[Text data extracted from the pages]
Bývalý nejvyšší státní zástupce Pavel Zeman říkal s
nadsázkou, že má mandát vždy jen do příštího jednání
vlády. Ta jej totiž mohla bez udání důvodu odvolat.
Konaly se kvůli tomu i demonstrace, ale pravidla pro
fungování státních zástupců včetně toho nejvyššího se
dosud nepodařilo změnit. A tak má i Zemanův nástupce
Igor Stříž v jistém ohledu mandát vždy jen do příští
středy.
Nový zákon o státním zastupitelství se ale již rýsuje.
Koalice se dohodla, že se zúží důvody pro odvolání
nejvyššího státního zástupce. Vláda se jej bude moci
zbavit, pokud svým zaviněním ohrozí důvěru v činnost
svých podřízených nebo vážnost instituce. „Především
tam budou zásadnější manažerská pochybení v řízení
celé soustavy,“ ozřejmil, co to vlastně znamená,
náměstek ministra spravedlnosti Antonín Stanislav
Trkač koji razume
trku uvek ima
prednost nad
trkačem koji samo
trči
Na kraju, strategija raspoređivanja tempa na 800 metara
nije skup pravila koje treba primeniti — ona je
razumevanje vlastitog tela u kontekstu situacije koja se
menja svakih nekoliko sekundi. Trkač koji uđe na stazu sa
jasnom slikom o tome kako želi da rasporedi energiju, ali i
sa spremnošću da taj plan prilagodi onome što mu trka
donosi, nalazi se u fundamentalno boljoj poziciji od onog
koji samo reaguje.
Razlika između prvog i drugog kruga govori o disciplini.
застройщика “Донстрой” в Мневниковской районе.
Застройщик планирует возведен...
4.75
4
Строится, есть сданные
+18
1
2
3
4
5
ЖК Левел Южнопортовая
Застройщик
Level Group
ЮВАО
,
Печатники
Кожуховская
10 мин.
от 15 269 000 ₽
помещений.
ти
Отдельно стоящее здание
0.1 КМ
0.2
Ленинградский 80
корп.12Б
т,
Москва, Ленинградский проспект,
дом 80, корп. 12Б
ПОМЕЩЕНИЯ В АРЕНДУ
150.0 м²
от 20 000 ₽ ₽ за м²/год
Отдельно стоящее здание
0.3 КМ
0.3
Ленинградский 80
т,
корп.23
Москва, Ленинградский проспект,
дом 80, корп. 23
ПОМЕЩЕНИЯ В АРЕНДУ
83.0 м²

**Task prompt:** Count the lines in the data above that contain the string "nejvyššího", treating uppercase and lowercase as different, and reply with the number only.

**Exercise response:** 2